===== Extracted text =====

# Sigismund the 1st Emperors Champion



## Eisenhorn (Jan 20, 2007)

Here is a Sigismund I am doing for a commission.
He has a magnetic head so he can swap bald for helmeted








I know the body is mk4 and the helmet is mk 7 but that is what it shows in the artbook


----------



## Engelus (Jul 26, 2007)

I'm assuming he is Post second founding, cause if he was Pre heresy (during heresy) he should have the fist iconography.

I've been wanting to do a custom Emperors Champion for a while now.


----------



## Lord Sinkoran (Dec 23, 2006)

it may be just me but he doesn't look like an emporers champion he doesn't have the feel to him


----------



## Engelus (Jul 26, 2007)

he needs the wreath on his head, and the Knight style helmet.


----------



## Eisenhorn (Jan 20, 2007)

some more WiP
























Helmet(The same one from the card game)


----------



## RedHookRusty (Nov 13, 2007)

Looks nice. How did you make(or where did you get) the statue thing in front of him.


----------



## Lord Sinkoran (Dec 23, 2006)

looks better with the bare head


----------



## Eisenhorn (Jan 20, 2007)

Its off of the city sprue.
I bought one of each to use as basing material.
I also use the skeleton warrior regiment to use as basing too


----------



## Sycoa (Dec 7, 2007)

Very nice conversion! He looks a lot better when painted, I was a a bit iffy when I only saw the unpainted version. The yellow on the knee pad seems out of place to me, but that's just me I guess. Otherwise, imo thats a great model!


----------



## uberschveinen (Dec 29, 2006)

I don't know, he doesn't seem epic enough for Sigismund. In martial terms, the guy was just behind the primarchs, and as a guy tasked to hunt and destroy the most powerful agents of 
Chaos he'd get the best gear there was. This guy just looks like a Champion.


----------

=====

— Exercise details —
In the forum thread about the Sigismund model, where does the statue piece in front of the figure come from?

===== Data extracts =====

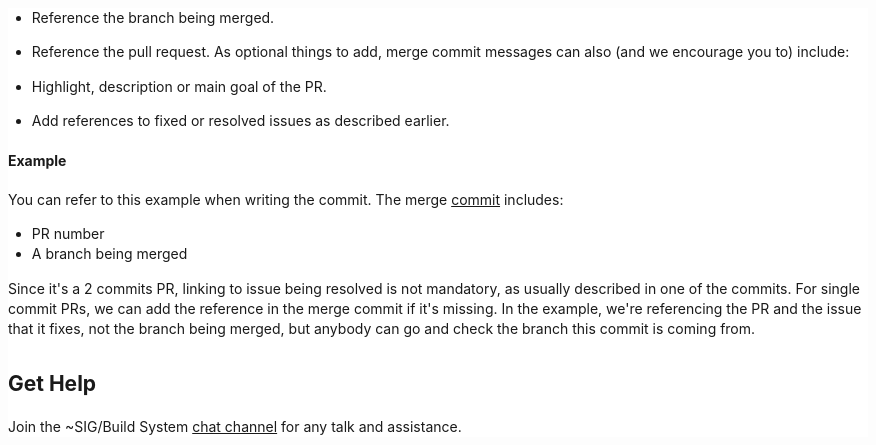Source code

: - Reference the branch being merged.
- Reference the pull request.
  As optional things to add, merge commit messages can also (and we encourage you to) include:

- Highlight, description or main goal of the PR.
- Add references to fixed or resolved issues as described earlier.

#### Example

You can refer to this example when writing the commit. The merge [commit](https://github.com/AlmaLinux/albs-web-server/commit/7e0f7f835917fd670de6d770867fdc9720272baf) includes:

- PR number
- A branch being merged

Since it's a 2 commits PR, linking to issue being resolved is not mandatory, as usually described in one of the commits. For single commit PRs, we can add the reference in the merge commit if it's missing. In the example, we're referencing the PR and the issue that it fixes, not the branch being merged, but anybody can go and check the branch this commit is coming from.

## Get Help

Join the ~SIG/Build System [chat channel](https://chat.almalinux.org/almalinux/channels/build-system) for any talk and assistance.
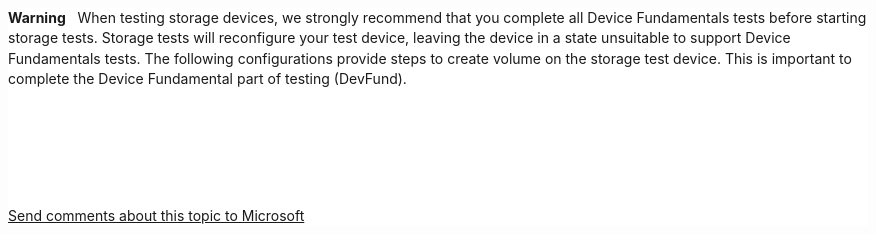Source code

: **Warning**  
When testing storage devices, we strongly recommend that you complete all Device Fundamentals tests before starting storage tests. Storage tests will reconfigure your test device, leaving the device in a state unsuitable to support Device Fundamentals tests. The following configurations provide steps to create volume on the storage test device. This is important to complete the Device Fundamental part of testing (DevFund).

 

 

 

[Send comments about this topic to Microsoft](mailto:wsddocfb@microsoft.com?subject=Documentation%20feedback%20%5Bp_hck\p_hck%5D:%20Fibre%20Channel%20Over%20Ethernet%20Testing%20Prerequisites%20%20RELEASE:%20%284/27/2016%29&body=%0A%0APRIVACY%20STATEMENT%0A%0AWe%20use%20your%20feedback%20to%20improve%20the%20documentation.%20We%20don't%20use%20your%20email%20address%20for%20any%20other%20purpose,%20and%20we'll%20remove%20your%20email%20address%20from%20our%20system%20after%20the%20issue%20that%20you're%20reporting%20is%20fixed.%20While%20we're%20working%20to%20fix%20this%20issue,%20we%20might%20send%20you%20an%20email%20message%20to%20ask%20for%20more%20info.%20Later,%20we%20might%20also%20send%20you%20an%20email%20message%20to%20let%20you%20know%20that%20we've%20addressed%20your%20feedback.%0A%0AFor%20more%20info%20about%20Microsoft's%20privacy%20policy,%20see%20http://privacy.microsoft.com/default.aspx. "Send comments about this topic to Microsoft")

=====
===== Data extracts =====

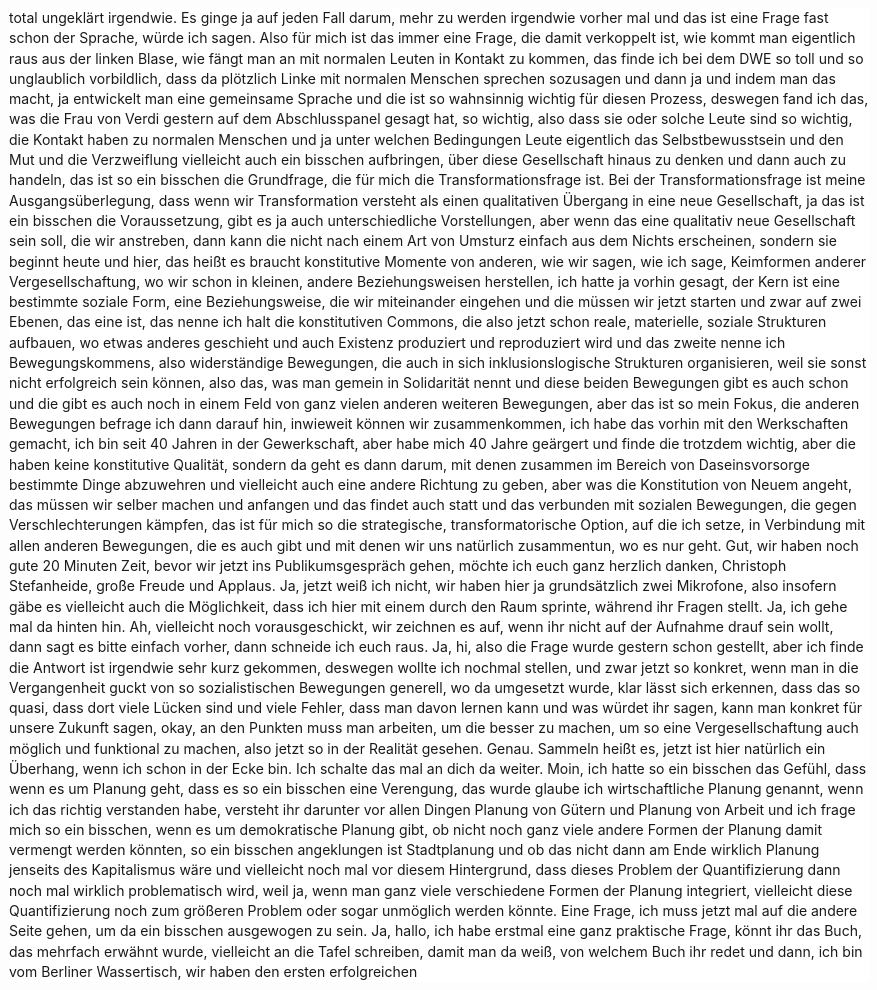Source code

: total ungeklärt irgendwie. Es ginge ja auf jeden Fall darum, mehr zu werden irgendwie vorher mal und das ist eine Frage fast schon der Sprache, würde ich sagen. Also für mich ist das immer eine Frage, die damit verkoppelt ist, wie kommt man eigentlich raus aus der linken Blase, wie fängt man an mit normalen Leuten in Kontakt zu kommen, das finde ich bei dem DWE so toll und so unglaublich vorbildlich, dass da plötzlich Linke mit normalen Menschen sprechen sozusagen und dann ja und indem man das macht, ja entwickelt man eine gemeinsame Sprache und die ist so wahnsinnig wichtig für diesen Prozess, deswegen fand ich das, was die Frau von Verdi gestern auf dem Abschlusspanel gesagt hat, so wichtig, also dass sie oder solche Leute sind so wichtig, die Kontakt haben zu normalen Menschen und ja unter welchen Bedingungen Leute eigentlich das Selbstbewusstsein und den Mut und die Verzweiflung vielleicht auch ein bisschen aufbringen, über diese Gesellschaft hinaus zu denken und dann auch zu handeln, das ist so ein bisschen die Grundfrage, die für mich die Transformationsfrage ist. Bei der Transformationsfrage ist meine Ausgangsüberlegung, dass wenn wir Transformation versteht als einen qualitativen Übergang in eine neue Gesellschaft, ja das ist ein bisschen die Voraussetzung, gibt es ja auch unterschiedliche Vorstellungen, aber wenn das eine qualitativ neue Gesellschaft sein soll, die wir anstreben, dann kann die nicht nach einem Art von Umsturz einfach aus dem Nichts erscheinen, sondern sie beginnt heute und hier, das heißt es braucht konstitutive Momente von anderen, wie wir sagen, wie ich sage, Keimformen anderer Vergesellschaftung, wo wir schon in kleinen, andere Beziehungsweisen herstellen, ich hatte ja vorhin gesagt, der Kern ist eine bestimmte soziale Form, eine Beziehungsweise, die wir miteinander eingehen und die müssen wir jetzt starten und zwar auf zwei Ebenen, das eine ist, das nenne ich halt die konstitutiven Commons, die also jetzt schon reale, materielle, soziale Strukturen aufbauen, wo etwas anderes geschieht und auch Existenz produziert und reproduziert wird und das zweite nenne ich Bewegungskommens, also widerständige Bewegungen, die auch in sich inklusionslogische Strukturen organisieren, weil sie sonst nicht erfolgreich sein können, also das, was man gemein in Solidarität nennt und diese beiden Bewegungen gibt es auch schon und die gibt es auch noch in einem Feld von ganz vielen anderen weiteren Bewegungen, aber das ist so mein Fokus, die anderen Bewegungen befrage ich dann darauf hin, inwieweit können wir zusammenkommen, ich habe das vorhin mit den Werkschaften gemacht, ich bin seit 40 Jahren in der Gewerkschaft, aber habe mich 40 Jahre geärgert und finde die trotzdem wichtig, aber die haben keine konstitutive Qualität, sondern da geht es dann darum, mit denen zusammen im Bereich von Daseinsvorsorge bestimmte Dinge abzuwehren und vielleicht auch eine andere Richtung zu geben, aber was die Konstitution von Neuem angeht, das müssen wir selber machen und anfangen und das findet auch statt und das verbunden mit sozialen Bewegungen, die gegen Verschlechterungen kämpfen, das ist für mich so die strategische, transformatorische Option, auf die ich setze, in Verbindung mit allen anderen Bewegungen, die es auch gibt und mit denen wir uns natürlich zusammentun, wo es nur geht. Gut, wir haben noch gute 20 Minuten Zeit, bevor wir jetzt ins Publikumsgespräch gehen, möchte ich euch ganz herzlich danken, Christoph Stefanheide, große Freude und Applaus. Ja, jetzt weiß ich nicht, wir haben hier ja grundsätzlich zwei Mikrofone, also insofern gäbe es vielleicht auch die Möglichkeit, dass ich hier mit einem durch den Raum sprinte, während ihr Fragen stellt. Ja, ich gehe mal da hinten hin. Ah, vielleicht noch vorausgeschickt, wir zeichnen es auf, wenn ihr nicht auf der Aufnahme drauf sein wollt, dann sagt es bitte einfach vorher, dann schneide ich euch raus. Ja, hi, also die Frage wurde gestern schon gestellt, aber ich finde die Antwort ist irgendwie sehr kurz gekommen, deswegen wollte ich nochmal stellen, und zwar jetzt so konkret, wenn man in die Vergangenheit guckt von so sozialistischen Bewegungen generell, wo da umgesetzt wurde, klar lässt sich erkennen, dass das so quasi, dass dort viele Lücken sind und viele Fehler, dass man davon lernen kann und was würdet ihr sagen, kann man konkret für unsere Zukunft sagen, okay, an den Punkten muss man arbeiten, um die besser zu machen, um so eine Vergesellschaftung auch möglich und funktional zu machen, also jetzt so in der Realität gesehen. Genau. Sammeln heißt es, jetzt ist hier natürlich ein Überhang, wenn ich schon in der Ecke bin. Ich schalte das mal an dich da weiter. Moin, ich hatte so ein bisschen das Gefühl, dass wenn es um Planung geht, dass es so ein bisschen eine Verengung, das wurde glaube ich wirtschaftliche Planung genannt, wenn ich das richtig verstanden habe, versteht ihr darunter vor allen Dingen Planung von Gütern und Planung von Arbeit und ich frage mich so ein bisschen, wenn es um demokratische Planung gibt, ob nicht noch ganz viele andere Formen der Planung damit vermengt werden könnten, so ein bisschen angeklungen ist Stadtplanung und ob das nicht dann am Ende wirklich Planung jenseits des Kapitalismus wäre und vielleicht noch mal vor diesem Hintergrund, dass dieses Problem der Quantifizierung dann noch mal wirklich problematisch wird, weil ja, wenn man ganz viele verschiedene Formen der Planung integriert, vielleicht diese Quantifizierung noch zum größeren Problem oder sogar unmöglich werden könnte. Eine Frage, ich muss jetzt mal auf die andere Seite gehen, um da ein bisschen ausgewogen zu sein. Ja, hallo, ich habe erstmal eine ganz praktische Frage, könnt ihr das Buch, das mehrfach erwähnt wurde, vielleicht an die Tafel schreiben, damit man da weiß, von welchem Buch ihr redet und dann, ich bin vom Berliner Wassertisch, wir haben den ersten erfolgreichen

=====

— Answer box —
The city sprue.